§ **What you should do**
Copy exactly the stretch of data below from the line with "non-Hodgkin's type, Low" through the line with "liver was stained", including both of those lines.

§ **Records from a data collection**
- - -

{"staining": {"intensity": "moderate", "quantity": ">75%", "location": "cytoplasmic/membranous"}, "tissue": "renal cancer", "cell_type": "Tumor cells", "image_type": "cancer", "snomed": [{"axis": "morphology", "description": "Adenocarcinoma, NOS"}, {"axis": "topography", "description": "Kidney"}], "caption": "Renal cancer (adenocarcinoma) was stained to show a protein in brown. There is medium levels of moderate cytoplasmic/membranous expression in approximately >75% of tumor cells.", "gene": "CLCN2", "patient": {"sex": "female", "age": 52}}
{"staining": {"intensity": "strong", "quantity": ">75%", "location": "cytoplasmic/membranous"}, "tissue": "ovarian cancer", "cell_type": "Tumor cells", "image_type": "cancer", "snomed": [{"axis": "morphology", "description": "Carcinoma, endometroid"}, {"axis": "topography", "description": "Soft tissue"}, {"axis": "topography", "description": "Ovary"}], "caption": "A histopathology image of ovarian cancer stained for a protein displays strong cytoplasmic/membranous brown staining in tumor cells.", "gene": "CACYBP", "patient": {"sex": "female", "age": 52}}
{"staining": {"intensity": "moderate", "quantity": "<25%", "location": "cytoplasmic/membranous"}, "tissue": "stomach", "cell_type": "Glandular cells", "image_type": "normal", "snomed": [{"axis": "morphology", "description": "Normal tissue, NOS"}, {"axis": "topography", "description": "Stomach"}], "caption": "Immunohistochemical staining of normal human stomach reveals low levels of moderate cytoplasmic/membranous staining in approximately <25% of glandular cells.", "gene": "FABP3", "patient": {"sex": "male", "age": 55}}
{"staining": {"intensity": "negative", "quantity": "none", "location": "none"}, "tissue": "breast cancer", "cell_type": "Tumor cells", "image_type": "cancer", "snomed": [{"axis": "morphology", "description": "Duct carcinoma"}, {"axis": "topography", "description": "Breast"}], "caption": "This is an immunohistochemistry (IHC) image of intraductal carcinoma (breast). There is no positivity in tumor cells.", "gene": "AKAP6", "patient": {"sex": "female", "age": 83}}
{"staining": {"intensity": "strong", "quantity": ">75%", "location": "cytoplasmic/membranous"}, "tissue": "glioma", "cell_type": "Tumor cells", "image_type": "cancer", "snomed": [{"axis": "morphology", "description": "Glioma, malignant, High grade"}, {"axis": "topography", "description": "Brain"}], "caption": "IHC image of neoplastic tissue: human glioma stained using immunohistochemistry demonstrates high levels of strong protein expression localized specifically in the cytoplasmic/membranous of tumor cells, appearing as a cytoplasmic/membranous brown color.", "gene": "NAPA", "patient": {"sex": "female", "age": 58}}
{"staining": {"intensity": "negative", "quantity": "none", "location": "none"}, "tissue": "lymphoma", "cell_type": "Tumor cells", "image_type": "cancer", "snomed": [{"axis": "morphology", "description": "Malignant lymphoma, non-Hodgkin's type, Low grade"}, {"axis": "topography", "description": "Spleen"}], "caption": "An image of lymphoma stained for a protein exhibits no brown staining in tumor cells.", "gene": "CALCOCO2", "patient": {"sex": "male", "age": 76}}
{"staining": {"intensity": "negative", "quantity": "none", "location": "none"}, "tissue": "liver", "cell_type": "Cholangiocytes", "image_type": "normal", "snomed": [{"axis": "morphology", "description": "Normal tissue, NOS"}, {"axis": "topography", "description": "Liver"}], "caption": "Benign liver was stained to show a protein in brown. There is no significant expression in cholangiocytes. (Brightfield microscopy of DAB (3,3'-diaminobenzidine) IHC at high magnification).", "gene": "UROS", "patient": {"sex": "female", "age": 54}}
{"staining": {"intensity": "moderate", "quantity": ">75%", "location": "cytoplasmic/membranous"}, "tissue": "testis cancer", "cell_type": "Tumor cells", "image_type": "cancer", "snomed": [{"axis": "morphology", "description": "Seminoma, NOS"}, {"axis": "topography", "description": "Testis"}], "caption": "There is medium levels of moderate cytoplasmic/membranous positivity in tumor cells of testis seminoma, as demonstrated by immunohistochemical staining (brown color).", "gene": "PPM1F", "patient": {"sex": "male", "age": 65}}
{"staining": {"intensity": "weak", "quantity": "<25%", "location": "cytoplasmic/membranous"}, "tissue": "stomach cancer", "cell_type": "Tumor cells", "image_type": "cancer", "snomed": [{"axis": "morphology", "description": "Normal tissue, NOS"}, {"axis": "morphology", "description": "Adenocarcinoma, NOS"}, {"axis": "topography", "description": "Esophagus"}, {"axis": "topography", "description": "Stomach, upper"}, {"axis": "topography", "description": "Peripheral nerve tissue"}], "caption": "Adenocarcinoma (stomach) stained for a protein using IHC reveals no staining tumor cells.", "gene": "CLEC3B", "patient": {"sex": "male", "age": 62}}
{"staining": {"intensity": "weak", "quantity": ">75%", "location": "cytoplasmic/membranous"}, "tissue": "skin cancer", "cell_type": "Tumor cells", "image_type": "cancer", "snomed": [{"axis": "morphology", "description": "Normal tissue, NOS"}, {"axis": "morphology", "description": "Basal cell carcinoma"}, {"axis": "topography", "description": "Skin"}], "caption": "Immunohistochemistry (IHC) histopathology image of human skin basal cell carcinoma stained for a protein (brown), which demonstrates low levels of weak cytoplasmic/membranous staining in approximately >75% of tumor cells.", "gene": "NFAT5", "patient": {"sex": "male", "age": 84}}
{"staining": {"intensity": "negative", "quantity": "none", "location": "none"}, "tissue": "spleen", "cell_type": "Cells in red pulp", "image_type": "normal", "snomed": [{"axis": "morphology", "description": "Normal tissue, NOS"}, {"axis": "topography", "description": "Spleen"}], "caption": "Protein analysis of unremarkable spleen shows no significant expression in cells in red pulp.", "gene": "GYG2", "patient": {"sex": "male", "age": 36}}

- - -

§ **Answer to this exercise**
{"staining": {"intensity": "negative", "quantity": "none", "location": "none"}, "tissue": "lymphoma", "cell_type": "Tumor cells", "image_type": "cancer", "snomed": [{"axis": "morphology", "description": "Malignant lymphoma, non-Hodgkin's type, Low grade"}, {"axis": "topography", "description": "Spleen"}], "caption": "An image of lymphoma stained for a protein exhibits no brown staining in tumor cells.", "gene": "CALCOCO2", "patient": {"sex": "male", "age": 76}}
{"staining": {"intensity": "negative", "quantity": "none", "location": "none"}, "tissue": "liver", "cell_type": "Cholangiocytes", "image_type": "normal", "snomed": [{"axis": "morphology", "description": "Normal tissue, NOS"}, {"axis": "topography", "description": "Liver"}], "caption": "Benign liver was stained to show a protein in brown. There is no significant expression in cholangiocytes. (Brightfield microscopy of DAB (3,3'-diaminobenzidine) IHC at high magnification).", "gene": "UROS", "patient": {"sex": "female", "age": 54}}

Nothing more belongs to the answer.